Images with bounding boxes

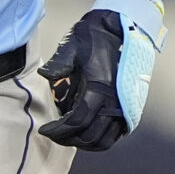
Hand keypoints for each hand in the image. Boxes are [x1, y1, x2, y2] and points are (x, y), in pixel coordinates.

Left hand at [38, 0, 165, 151]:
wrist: (120, 30)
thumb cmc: (93, 38)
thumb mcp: (71, 46)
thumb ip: (59, 63)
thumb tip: (44, 76)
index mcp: (100, 88)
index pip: (78, 121)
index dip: (59, 130)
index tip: (44, 130)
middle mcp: (115, 102)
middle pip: (90, 135)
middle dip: (68, 139)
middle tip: (53, 135)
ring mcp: (124, 107)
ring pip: (105, 140)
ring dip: (84, 143)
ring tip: (68, 138)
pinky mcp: (129, 109)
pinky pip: (115, 135)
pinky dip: (100, 140)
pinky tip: (86, 134)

> [Exercise]
A complete answer lists each line of the data that holds the word "index".

> [Solution for this problem]
index mcp: (100, 88)
index pip: (78, 121)
index dip: (59, 130)
index tip: (44, 130)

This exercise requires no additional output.